## Instructions for the task
Examine the entries and show every line in which the word "Lienzo" is found.

[Opening Records provided section]

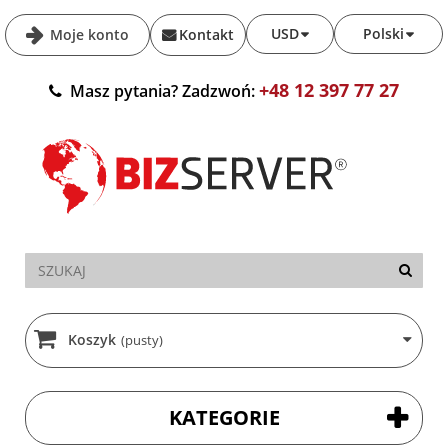
USD
Polski
Moje konto
Kontakt
+48 12 397 77 27
Masz pytania? Zadzwoń:
Koszyk
(pusty)
KATEGORIE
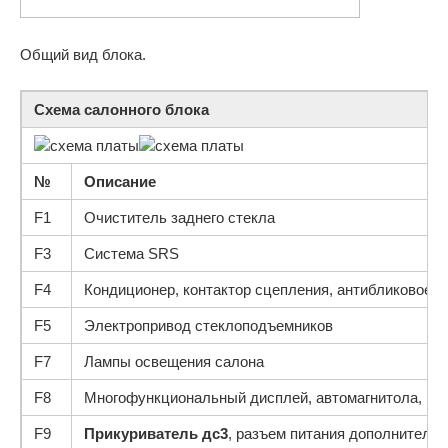
Общий вид блока.
Схема салонного блока
№
Описание
F1
Очиститель заднего стекла
F3
Система SRS
F4
Кондиционер, контактор сцепления, антибликовое зе
F5
Электропривод стеклоподъемников
F7
Лампы освещения салона
F8
Многофункциональный дисплей, автомагнитола, нави
F9
Прикуриватель дс3
, разъем питания дополнитель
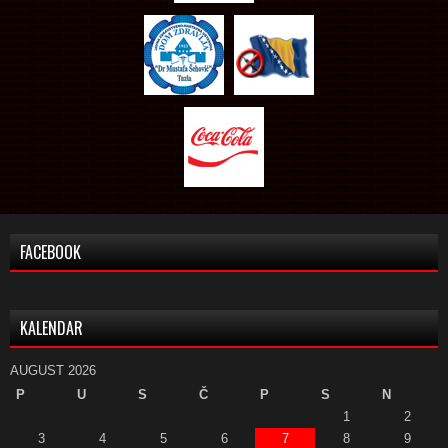
FACEBOOK
KALENDAR
AUGUST 2026
P
U
S
Č
P
S
N
1
2
3
4
5
6
7
8
9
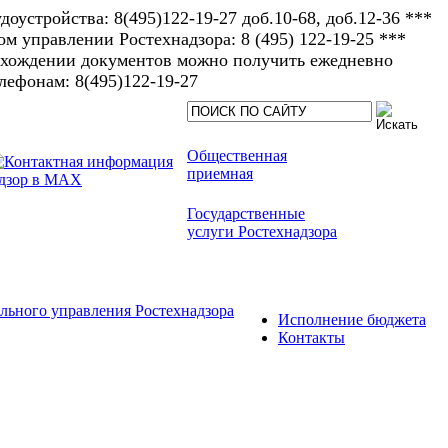
доустройства: 8(495)122-19-27 доб.10-68, доб.12-36 ***
 управлении Ростехнадзора: 8 (495) 122-19-25 ***
рохождении документов можно получить ежедневно
елефонам: 8(495)122-19-27​
Общественная
приемная
Государственные
услуги Ростехнадзора
льного управления Ростехнадзора
Исполнение бюджета
Контакты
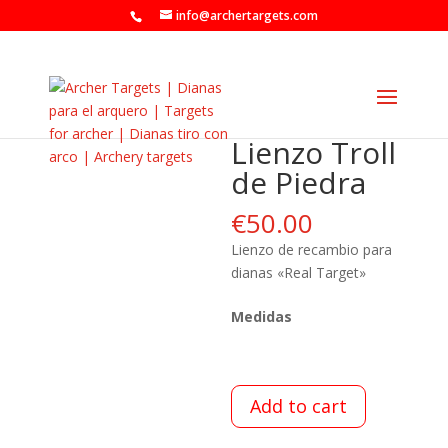
info@archertargets.com
Lienzo Troll
de Piedra
€
50.00
Lienzo de recambio para
dianas «Real Target»
Medidas
Add to cart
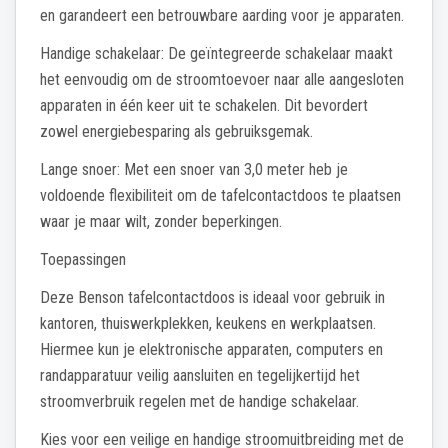
en garandeert een betrouwbare aarding voor je apparaten.
Handige schakelaar: De geïntegreerde schakelaar maakt
het eenvoudig om de stroomtoevoer naar alle aangesloten
apparaten in één keer uit te schakelen. Dit bevordert
zowel energiebesparing als gebruiksgemak.
Lange snoer: Met een snoer van 3,0 meter heb je
voldoende flexibiliteit om de tafelcontactdoos te plaatsen
waar je maar wilt, zonder beperkingen.
Toepassingen
Deze Benson tafelcontactdoos is ideaal voor gebruik in
kantoren, thuiswerkplekken, keukens en werkplaatsen.
Hiermee kun je elektronische apparaten, computers en
randapparatuur veilig aansluiten en tegelijkertijd het
stroomverbruik regelen met de handige schakelaar.
Kies voor een veilige en handige stroomuitbreiding met de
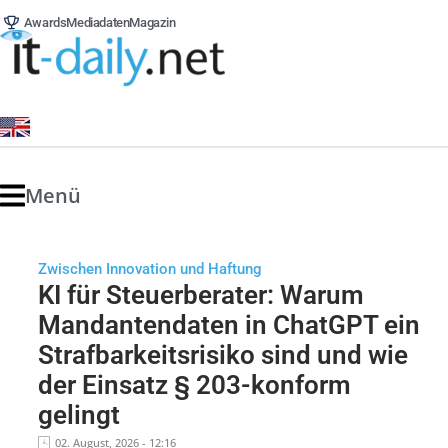
Awards
Mediadaten
Magazin
Menü
Zwischen Innovation und Haftung
KI für Steuerberater: Warum
Mandantendaten in ChatGPT ein
Strafbarkeitsrisiko sind und wie
der Einsatz § 203-konform
gelingt
02. August, 2026 - 12:16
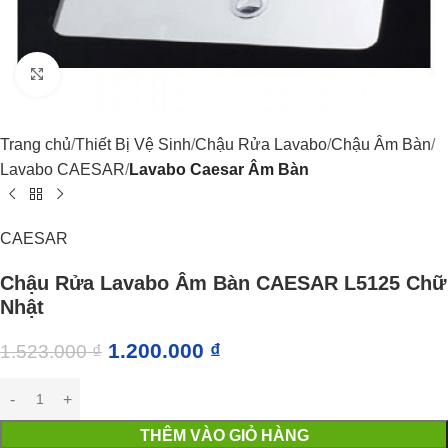
Click to enlarge
Trang chủ
Thiết Bị Vệ Sinh
Chậu Rửa Lavabo
Chậu Âm Bàn
Lavabo CAESAR
Lavabo Caesar Âm Bàn
CAESAR
Chậu Rửa Lavabo Âm Bàn CAESAR L5125 Chữ
Nhật
1.200.000
₫
1.523.000
₫
THÊM VÀO GIỎ HÀNG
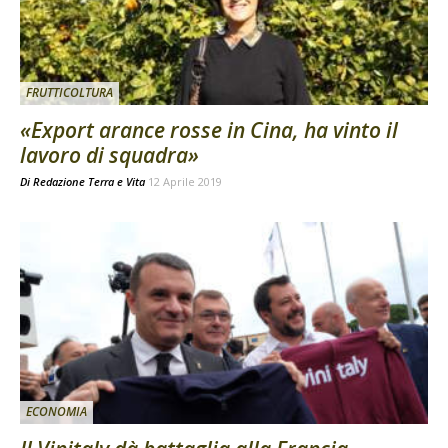
FRUTTICOLTURA
«Export arance rosse in Cina, ha vinto il
lavoro di squadra»
Di
Redazione Terra e Vita
12 Aprile 2019
ECONOMIA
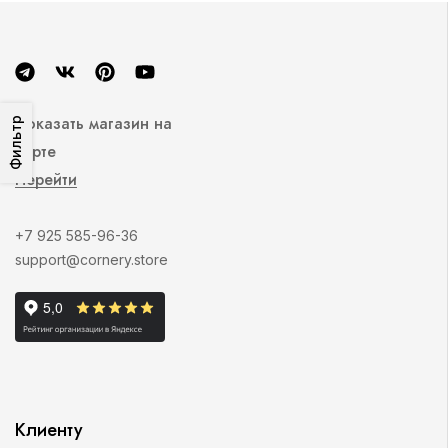
Показать магазин на
Фильтр
карте
Перейти
+7 925 585-96-36
support@cornery.store
Клиенту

[Closing Records provided section]

## Answer space
Lienzo Troll
Lienzo de recambio para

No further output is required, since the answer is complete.